Central African Republic: NGO suspends activities in northwest after health workers abducted

BANGUI, 23 May 2007 (IRIN) - The Catholic charity, Caritas, has suspended some of its activities in the town of Bozoum, northwestern Central African Republic (CAR), after the abduction of two health workers in the volatile region, an official said.

The health workers, including a nurse working for the Italian organisation, Cooperazione Internazionale (COOPI) (, were abducted by armed men on Saturday. COOPI aims to improve local health facilities in the area.

Sources said the abductions took place in the bush, 38km from Bozoum. "It is the first time armed bandits have attacked aid workers in the region," Gen Raymond Ndougou, prefect of Bozoum, told IRIN. "The abductions mark the escalation of banditry in the region."

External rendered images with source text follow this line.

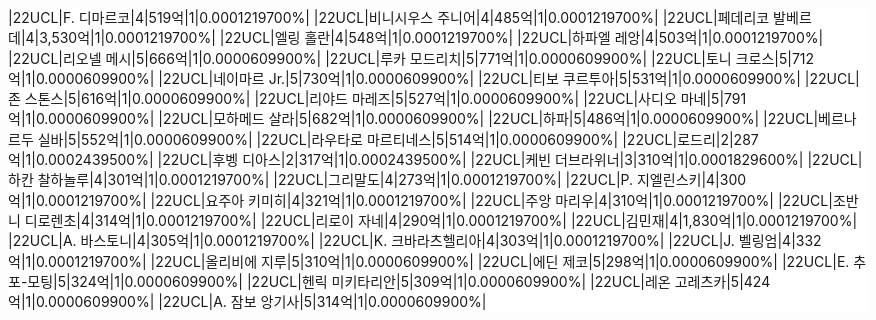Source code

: |22UCL|F. 디마르코|4|519억|1|0.0001219700%|
|22UCL|비니시우스 주니어|4|485억|1|0.0001219700%|
|22UCL|페데리코 발베르데|4|3,530억|1|0.0001219700%|
|22UCL|엘링 홀란|4|548억|1|0.0001219700%|
|22UCL|하파엘 레앙|4|503억|1|0.0001219700%|
|22UCL|리오넬 메시|5|666억|1|0.0000609900%|
|22UCL|루카 모드리치|5|771억|1|0.0000609900%|
|22UCL|토니 크로스|5|712억|1|0.0000609900%|
|22UCL|네이마르 Jr.|5|730억|1|0.0000609900%|
|22UCL|티보 쿠르투아|5|531억|1|0.0000609900%|
|22UCL|존 스톤스|5|616억|1|0.0000609900%|
|22UCL|리야드 마레즈|5|527억|1|0.0000609900%|
|22UCL|사디오 마네|5|791억|1|0.0000609900%|
|22UCL|모하메드 살라|5|682억|1|0.0000609900%|
|22UCL|하파|5|486억|1|0.0000609900%|
|22UCL|베르나르두 실바|5|552억|1|0.0000609900%|
|22UCL|라우타로 마르티네스|5|514억|1|0.0000609900%|
|22UCL|로드리|2|287억|1|0.0002439500%|
|22UCL|후벵 디아스|2|317억|1|0.0002439500%|
|22UCL|케빈 더브라위너|3|310억|1|0.0001829600%|
|22UCL|하칸 찰하놀루|4|301억|1|0.0001219700%|
|22UCL|그리말도|4|273억|1|0.0001219700%|
|22UCL|P. 지엘린스키|4|300억|1|0.0001219700%|
|22UCL|요주아 키미히|4|321억|1|0.0001219700%|
|22UCL|주앙 마리우|4|310억|1|0.0001219700%|
|22UCL|조반니 디로렌초|4|314억|1|0.0001219700%|
|22UCL|리로이 자네|4|290억|1|0.0001219700%|
|22UCL|김민재|4|1,830억|1|0.0001219700%|
|22UCL|A. 바스토니|4|305억|1|0.0001219700%|
|22UCL|K. 크바라츠헬리아|4|303억|1|0.0001219700%|
|22UCL|J. 벨링엄|4|332억|1|0.0001219700%|
|22UCL|올리비에 지루|5|310억|1|0.0000609900%|
|22UCL|에딘 제코|5|298억|1|0.0000609900%|
|22UCL|E. 추포-모팅|5|324억|1|0.0000609900%|
|22UCL|헨릭 미키타리안|5|309억|1|0.0000609900%|
|22UCL|레온 고레츠카|5|424억|1|0.0000609900%|
|22UCL|A. 잠보 앙기사|5|314억|1|0.0000609900%|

Fr Aurelio Gazzera of Caritas said in a statement that assistance to farmers' associations in the town, monitoring water sanitation and support to schools, would be suspended. However, the 11,000 displaced people living in Bozoum, 384km northwest of the capital, Bangui, would continue to receive help.

He appealed to the CAR government, non-governmental agencies and UN agencies "to take action for concrete interventions that can change the painful situation of the population" affected by conflict in the northwestern Ouham-Pendé Province, where security has deteriorated over the past year due to armed banditry and rebellion.

In New York, the UN strongly condemned the capture of the two health workers and called for their immediate release. According to the UN, nearly 300,000 people have fled their homes in the CAR over the past year because of violence.

"The UN is highly concerned by the recent decline in the security situation in the northwest, which is threatening humanitarian work," UN spokesperson Michele Montas said.

Northwest CAR has been the scene of clashes between government forces and rebels of the Armée populaire pour la restauration de la république et de la démocratie (APRD), and the marauding bandits since October.

The rebels are believed to be opponents of President François Bozize who want to undermine his authority, claiming he overthrew a legitimate government in March 2003, mismanaged public funds and divided the nation. The insurgency has brought untold suffering to civilians in Ouham-Pendé province.